**INPUT FOR THIS TASK**.
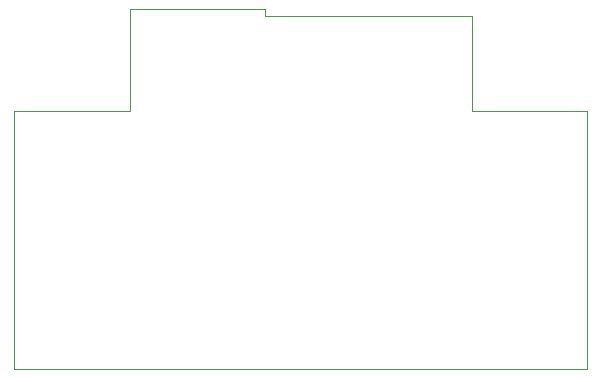
<source format=gbr>
%TF.GenerationSoftware,Altium Limited,Altium Designer,20.2.4 (192)*%
G04 Layer_Color=0*
%FSLAX26Y26*%
%MOIN*%
%TF.SameCoordinates,588C5E66-93D0-4E9F-B3F3-82FDCAC5A583*%
%TF.FilePolarity,Positive*%
%TF.FileFunction,Profile,NP*%
%TF.Part,Single*%
G01*
G75*
%TA.AperFunction,Profile*%
%ADD113C,0.001000*%
D113*
X0Y0D02*
Y860236D01*
X383858D01*
Y1200787D01*
X836614D01*
Y1177165D01*
X1525591D01*
Y860236D01*
X1909449D01*
Y0D01*
X0D01*
%TF.MD5,eb229fbbc65b2270a5a456b7a019065c*%
M02*

</source>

**BRIEF**. A faithful, word-for-word copy of the records above, pictures left out, is the answer.

**EXERCISE RESULT**.
<source format=gbr>
%TF.GenerationSoftware,Altium Limited,Altium Designer,20.2.4 (192)*%
G04 Layer_Color=0*
%FSLAX26Y26*%
%MOIN*%
%TF.SameCoordinates,588C5E66-93D0-4E9F-B3F3-82FDCAC5A583*%
%TF.FilePolarity,Positive*%
%TF.FileFunction,Profile,NP*%
%TF.Part,Single*%
G01*
G75*
%TA.AperFunction,Profile*%
%ADD113C,0.001000*%
D113*
X0Y0D02*
Y860236D01*
X383858D01*
Y1200787D01*
X836614D01*
Y1177165D01*
X1525591D01*
Y860236D01*
X1909449D01*
Y0D01*
X0D01*
%TF.MD5,eb229fbbc65b2270a5a456b7a019065c*%
M02*

</source>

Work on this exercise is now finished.